PROBLEM |
Images aside, return all the entries exactly.

Saved data entries
* * * * *

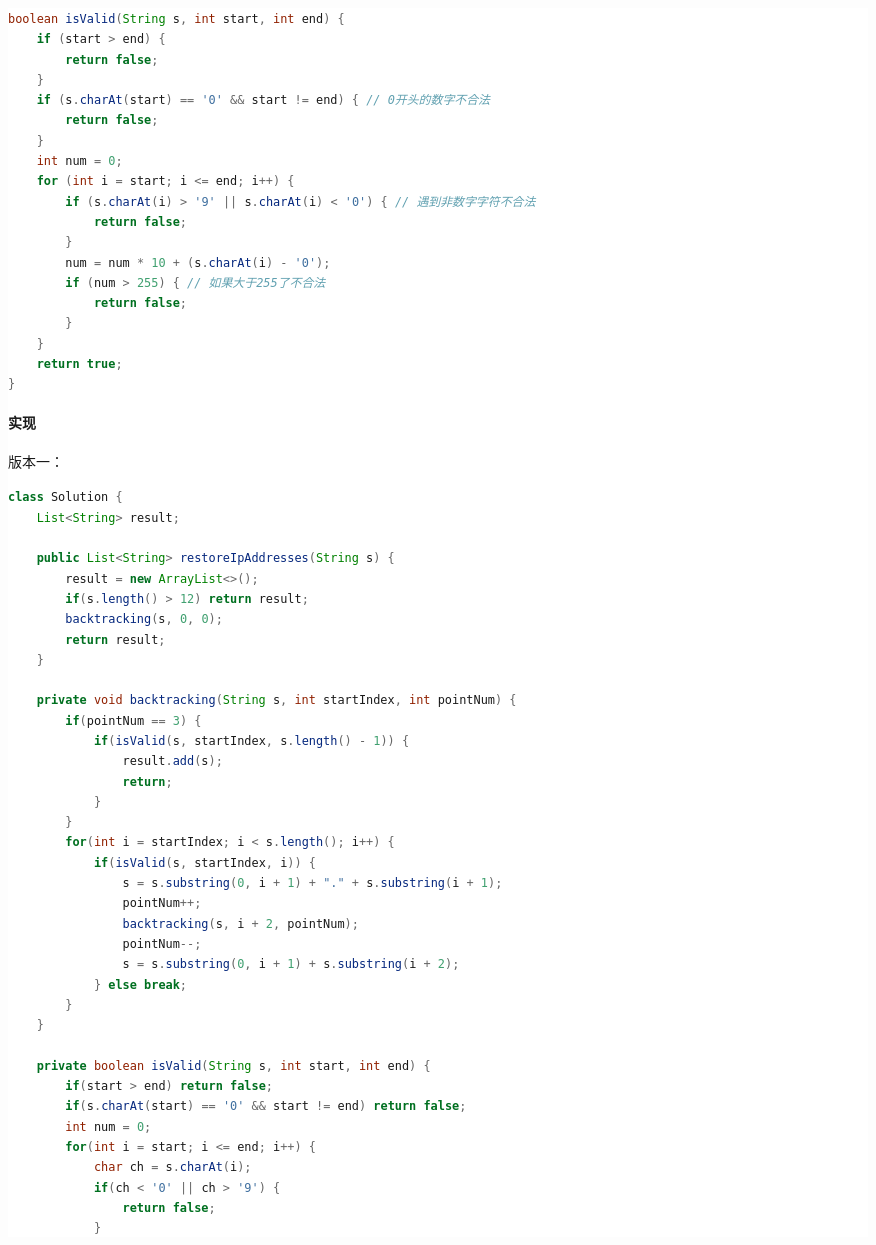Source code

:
 ```java
boolean isValid(String s, int start, int end) {
    if (start > end) {
        return false;
    }
    if (s.charAt(start) == '0' && start != end) { // 0开头的数字不合法
        return false;
    }
    int num = 0;
    for (int i = start; i <= end; i++) {
        if (s.charAt(i) > '9' || s.charAt(i) < '0') { // 遇到⾮数字字符不合法
            return false;
        }
        num = num * 10 + (s.charAt(i) - '0');
        if (num > 255) { // 如果⼤于255了不合法
            return false;
        }
    }
    return true;
}
```



#### 实现

版本一：

```java
class Solution {
    List<String> result;

    public List<String> restoreIpAddresses(String s) {
        result = new ArrayList<>();
        if(s.length() > 12) return result;
        backtracking(s, 0, 0);
        return result;
    }

    private void backtracking(String s, int startIndex, int pointNum) {
        if(pointNum == 3) {
            if(isValid(s, startIndex, s.length() - 1)) {
                result.add(s);
                return;
            }
        }
        for(int i = startIndex; i < s.length(); i++) {
            if(isValid(s, startIndex, i)) {
                s = s.substring(0, i + 1) + "." + s.substring(i + 1);
                pointNum++;
                backtracking(s, i + 2, pointNum);
                pointNum--;
                s = s.substring(0, i + 1) + s.substring(i + 2);
            } else break;
        }
    }

    private boolean isValid(String s, int start, int end) {
        if(start > end) return false;
        if(s.charAt(start) == '0' && start != end) return false;
        int num = 0;
        for(int i = start; i <= end; i++) {
            char ch = s.charAt(i);
            if(ch < '0' || ch > '9') {
                return false;
            }
```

* * * * *

RESULT FOR THIS TASK |
Source code

:
 ```java
boolean isValid(String s, int start, int end) {
    if (start > end) {
        return false;
    }
    if (s.charAt(start) == '0' && start != end) { // 0开头的数字不合法
        return false;
    }
    int num = 0;
    for (int i = start; i <= end; i++) {
        if (s.charAt(i) > '9' || s.charAt(i) < '0') { // 遇到⾮数字字符不合法
            return false;
        }
        num = num * 10 + (s.charAt(i) - '0');
        if (num > 255) { // 如果⼤于255了不合法
            return false;
        }
    }
    return true;
}
```



#### 实现

版本一：

```java
class Solution {
    List<String> result;

    public List<String> restoreIpAddresses(String s) {
        result = new ArrayList<>();
        if(s.length() > 12) return result;
        backtracking(s, 0, 0);
        return result;
    }

    private void backtracking(String s, int startIndex, int pointNum) {
        if(pointNum == 3) {
            if(isValid(s, startIndex, s.length() - 1)) {
                result.add(s);
                return;
            }
        }
        for(int i = startIndex; i < s.length(); i++) {
            if(isValid(s, startIndex, i)) {
                s = s.substring(0, i + 1) + "." + s.substring(i + 1);
                pointNum++;
                backtracking(s, i + 2, pointNum);
                pointNum--;
                s = s.substring(0, i + 1) + s.substring(i + 2);
            } else break;
        }
    }

    private boolean isValid(String s, int start, int end) {
        if(start > end) return false;
        if(s.charAt(start) == '0' && start != end) return false;
        int num = 0;
        for(int i = start; i <= end; i++) {
            char ch = s.charAt(i);
            if(ch < '0' || ch > '9') {
                return false;
            }
```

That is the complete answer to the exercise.